Second order theory of a real-closed field

Question

It is well known that the first-order theory of any real-closed field is complete, and consequently not capable of interpreting the majority of modern mathematics.

Is this still true for the second-order theory of a real-closed field? What about third/higher order theories?

I ask because moving to second-order theories can change things, like how second-order PA is categorical while first-order PA isn’t, and because intuitively it feels like allowing enough stages of ‘higher order theory’ over the base real-closed field (think ‘inaccessibly higher order theory’) should eventually just be set theory with the elements of the field as urelements, in which case we obviously have an incomplete and robust theory.

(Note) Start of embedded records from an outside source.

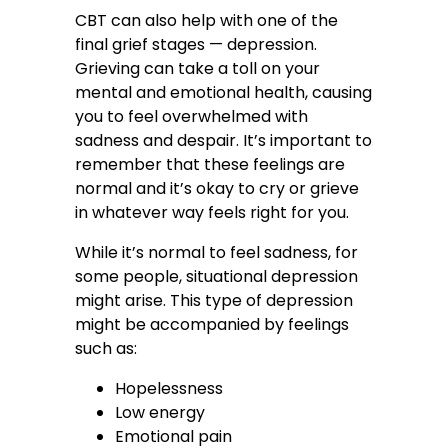
CBT can also help with one of the
final grief stages — depression.
Grieving can take a toll on your
mental and emotional health, causing
you to feel overwhelmed with
sadness and despair. It’s important to
remember that these feelings are
normal and it’s okay to cry or grieve
in whatever way feels right for you.
While it’s normal to feel sadness, for
some people, situational depression
might arise. This type of depression
might be accompanied by feelings
such as:
Hopelessness
Low energy
Emotional pain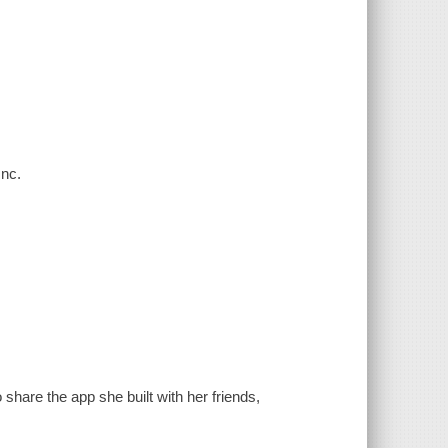
Inc.
share the app she built with her friends,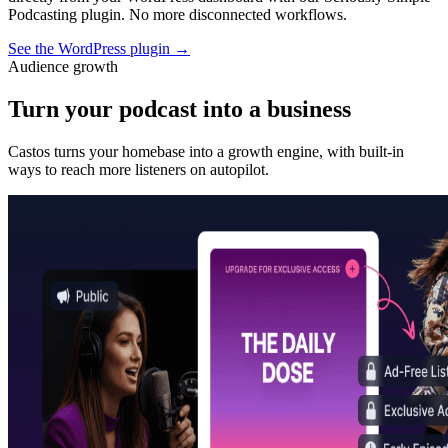
Podcasting plugin. No more disconnected workflows.
See the WordPress plugin
→
Audience growth
Turn your podcast into a business
Castos turns your homebase into a growth engine, with built-in
ways to reach more listeners on autopilot.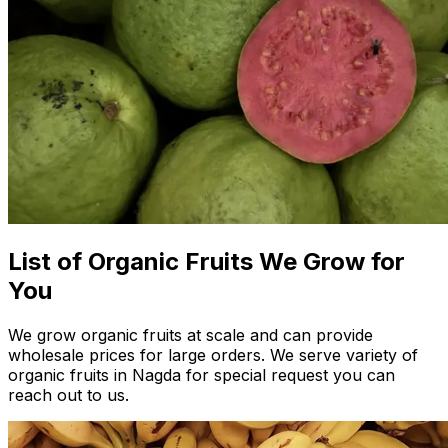
List of Organic Fruits We Grow for
You
We grow organic fruits at scale and can provide
wholesale prices for large orders. We serve variety of
organic fruits in Nagda for special request you can
reach out to us.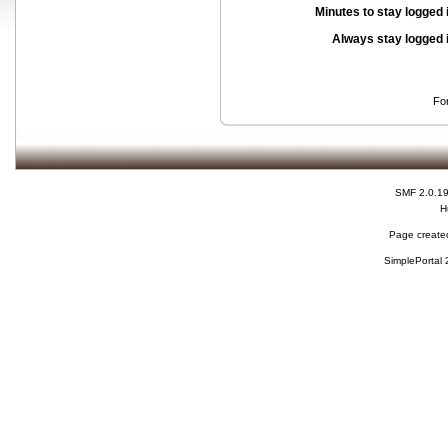
Minutes to stay logged 
Always stay logged 
Fo
SMF 2.0.1
H
Page created
SimplePortal 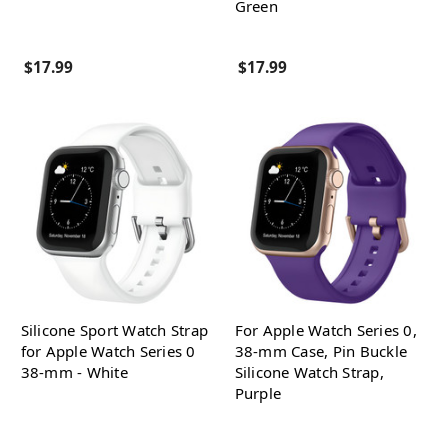
Green
$17.99
$17.99
Silicone Sport Watch Strap
For Apple Watch Series 0,
for Apple Watch Series 0
38-mm Case, Pin Buckle
38-mm - White
Silicone Watch Strap,
Purple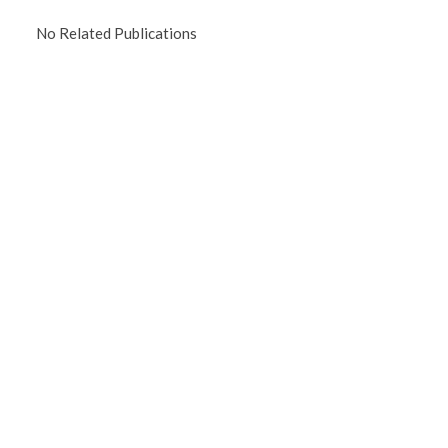
No Related Publications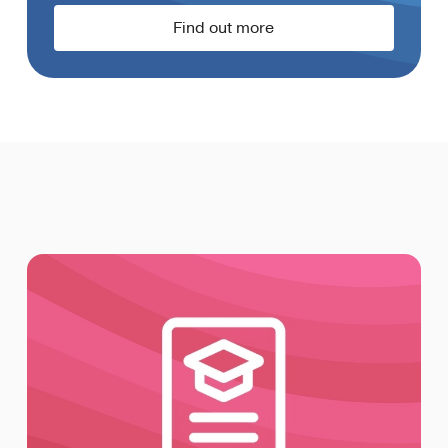
Find out more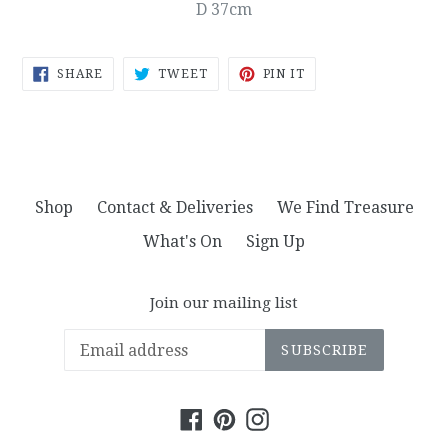
D 37cm
SHARE
TWEET
PIN
SHARE
TWEET
PIN IT
ON
ON
ON
FACEBOOK
TWITTER
PINTEREST
Shop
Contact & Deliveries
We Find Treasure
What's On
Sign Up
Join our mailing list
SUBSCRIBE
Facebook
Pinterest
Instagram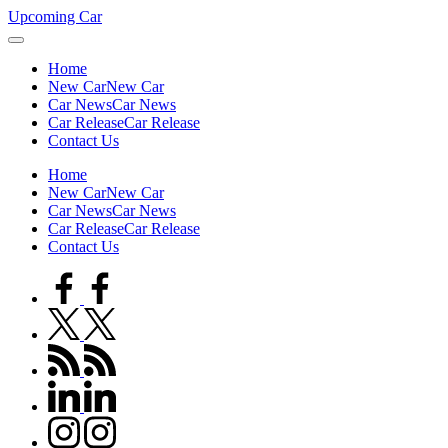
Skip
Upcoming Car
to
content
Home
New Car
New Car
Car News
Car News
Car Release
Car Release
Contact Us
Home
New Car
New Car
Car News
Car News
Car Release
Car Release
Contact Us
facebook.com
twitter.com
rss.com
linkedin.com
instagram.com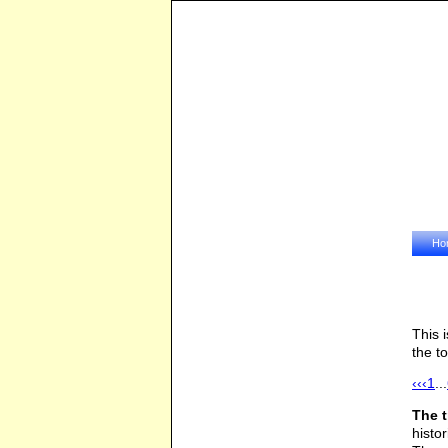
Ho
This 
the t
‹‹
‹
1
...
The 
histo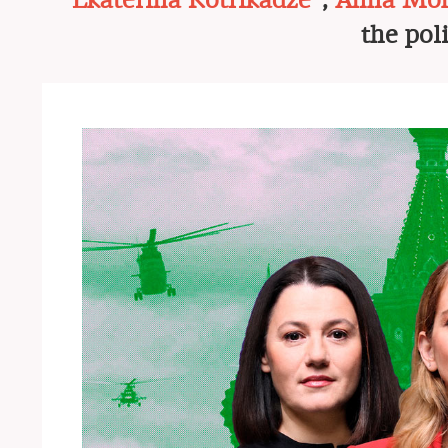
Ekaterina Kotrikadze*
,
Anna Mon
the pol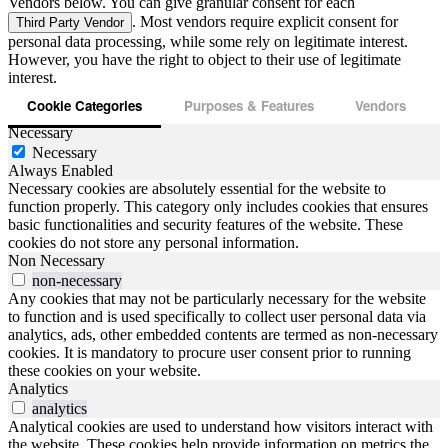
Vendors below. You can give granular consent for each
. Most vendors require explicit consent for
Third Party Vendor
personal data processing, while some rely on legitimate interest.
However, you have the right to object to their use of legitimate
interest.
Cookie Categories
Purposes & Features
Vendors
Necessary
Necessary
Always Enabled
Necessary cookies are absolutely essential for the website to
function properly. This category only includes cookies that ensures
basic functionalities and security features of the website. These
cookies do not store any personal information.
Non Necessary
non-necessary
Any cookies that may not be particularly necessary for the website
to function and is used specifically to collect user personal data via
analytics, ads, other embedded contents are termed as non-necessary
cookies. It is mandatory to procure user consent prior to running
these cookies on your website.
Analytics
analytics
Analytical cookies are used to understand how visitors interact with
the website. These cookies help provide information on metrics the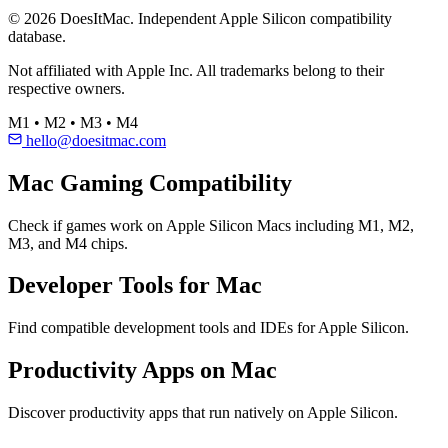
© 2026 DoesItMac. Independent Apple Silicon compatibility
database.
Not affiliated with Apple Inc. All trademarks belong to their
respective owners.
M1 • M2 • M3 • M4
hello@doesitmac.com
Mac Gaming Compatibility
Check if games work on Apple Silicon Macs including M1, M2,
M3, and M4 chips.
Developer Tools for Mac
Find compatible development tools and IDEs for Apple Silicon.
Productivity Apps on Mac
Discover productivity apps that run natively on Apple Silicon.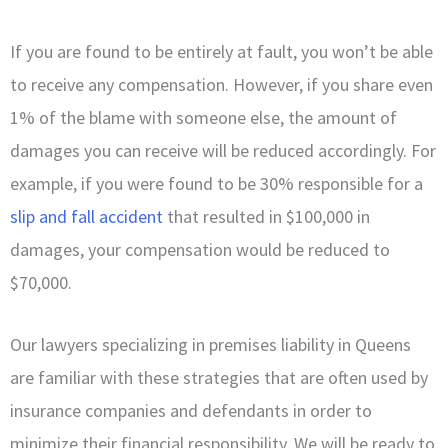
If you are found to be entirely at fault, you won’t be able
to receive any compensation. However, if you share even
1% of the blame with someone else, the amount of
damages you can receive will be reduced accordingly. For
example, if you were found to be 30% responsible for a
slip and fall accident
that resulted in $100,000 in
damages, your compensation would be reduced to
$70,000.
Our lawyers specializing in premises liability in Queens
are familiar with these strategies that are often used by
insurance companies and defendants in order to
minimize their financial responsibility. We will be ready to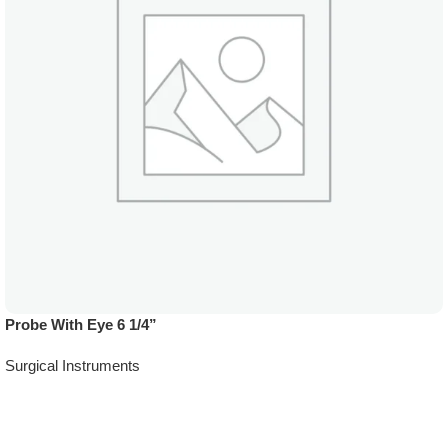
Probe With Eye 6 1/4”
Surgical Instruments
Add To Quote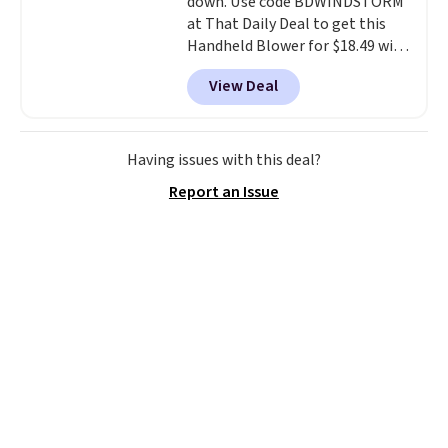
down. Use code BDWINDSTORM
at That Daily Deal to get this
Handheld Blower for $18.49 with
free shipping. We found
View Deal
comparable cordless blowers
selling for $33 to $60.
Weighing
under 2 pounds, it's a breeze
to carry
from room to room or
Having issues with this deal?
toss in your car or toolbox. The
Report an Issue
rechargeable cordless design
means there's no need for
disposable compressed air cans,
making it a convenient option
for cleaning around the house,
garage, or office.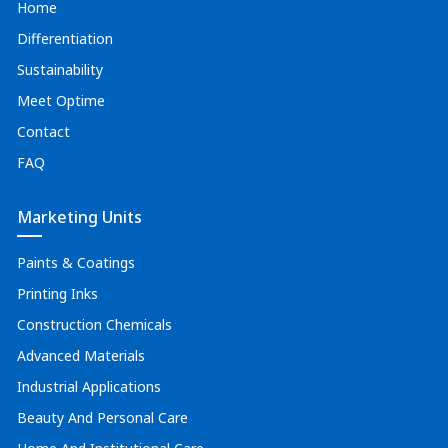
Home
Differentiation
Sustainability
Meet Optime
Contact
FAQ
Marketing Units
Paints & Coatings
Printing Inks
Construction Chemicals
Advanced Materials
Industrial Applications
Beauty And Personal Care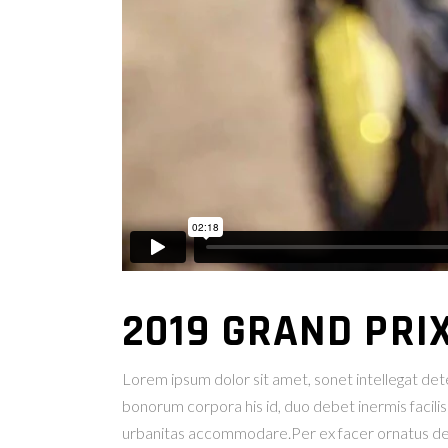
2019 GRAND PRI
Lorem ipsum dolor sit amet, sonet intellegat deter
bonorum corpora his id, duo debet inermis facilis
urbanitas accommodare.Per ex facer ornatus deleni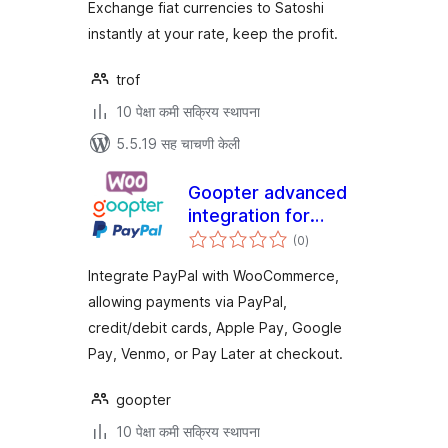
Exchange fiat currencies to Satoshi
instantly at your rate, keep the profit.
trof
10 पेक्षा कमी सक्रिय स्थापना
5.5.19 सह चाचणी केली
Goopter advanced
integration for
एकूण
PayPal Complete
(0
)
मूल्यांकन
Payments and for
Integrate PayPal with WooCommerce,
WooCommerce
allowing payments via PayPal,
credit/debit cards, Apple Pay, Google
Pay, Venmo, or Pay Later at checkout.
goopter
10 पेक्षा कमी सक्रिय स्थापना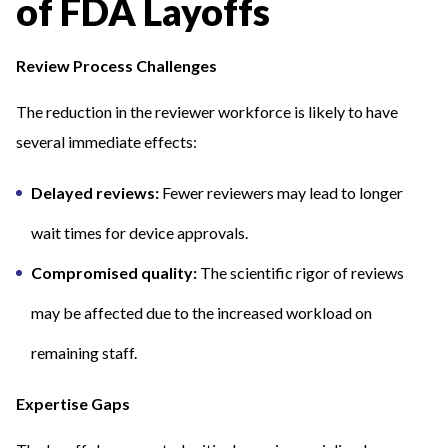
of FDA Layoffs
Review Process Challenges
The reduction in the reviewer workforce is likely to have
several immediate effects:
Delayed reviews:
Fewer reviewers may lead to longer
wait times for device approvals.
Compromised quality:
The scientific rigor of reviews
may be affected due to the increased workload on
remaining staff.
Expertise Gaps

Another intuitive reason incompleteness may arise is definability of the naturals as a subset of any real-closed field, once we have second/higher order parameters available. Any pointers are appreciated.

Answer 1

It sounds like there's some terminology confusion here. When $\mathcal{L}$ is a logic and $\mathcal{A}$ is a structure, "The $\mathcal{L}$-theory of $\mathcal{A}$" refers to the set $$\{\varphi\in\mathrm{Sent}_\mathcal{L}:\mathcal{A}\models_\mathcal{L}\varphi\}.$$

It sounds like you may mean something other than this, but it's not clear what you have in mind; for now I'll answer the question using this standard interpretation, but I'm happy to edit as the question is clarified.

Below I'll write "$Th_1(\mathcal{A})$" and "$Th_2(\mathcal{A})$" for the first- and second-order theories of a structure $\mathcal{A}$, respectively, and I'll let $\mathcal{R}$ denote the field of reals and $\mathcal{N}$ the semiring of natural numbers.

By definition, $Th_1(\mathcal{A})$ is always complete since for every sentence $\varphi$ we have either $\mathcal{A}\models\varphi$ or $\mathcal{A}\models\neg\varphi$. So it's not completeness that makes $Th_1(\mathcal{R})$ weak. We have to distinguish between $Th_1(\mathcal{R})$, which is prima facie complete but not obviously low-complexity, and the theory $\mathsf{RCF}$ which is prima facie low-complexity but is not obviously complete; of course, the theorem is that $Th_1(\mathcal{R})=\mathsf{RCF}$.

The same automatic completeness holds for $Th_2(\mathcal{A})$, or indeed $Th_\mathcal{L}(\mathcal{A})$ for any logic $\mathcal{L}$ which contains negation (if we omit negation a lot of things get much more complicated, see e.g. Shelah/Vaananen, Positive Logics).

OK, so how complicated is $Th_2(\mathcal{R})$? Well, as James said, it's extremely complicated even if we only use the "monadic" (= quantifying over only sets, as opposed to relations) version of SOL. In particular, the naturals are second-order definable in $\mathcal{R}$ since $r$ is a natural number iff for every set $X$, if $0\in X$ and $s\in X\implies s+1\in X$ then $r\in X$. So this makes $Th_2(\mathcal{R})$ at least as complicated as $Th_2(\mathcal{N})$, let alone $Th_1(\mathcal{N})$, which is itself massively more complicated than $\mathsf{PA}$.

However, even this is barely scratching the surface: $Th_2(\mathcal{R})$ tells us lots of things which even $Th_2(\mathcal{N})$ doesn't, such as whether or not the continuum hypothesis holds (it follows from sufficient large cardinals that $Th_2(\mathcal{N})$ can't be changed by forcing).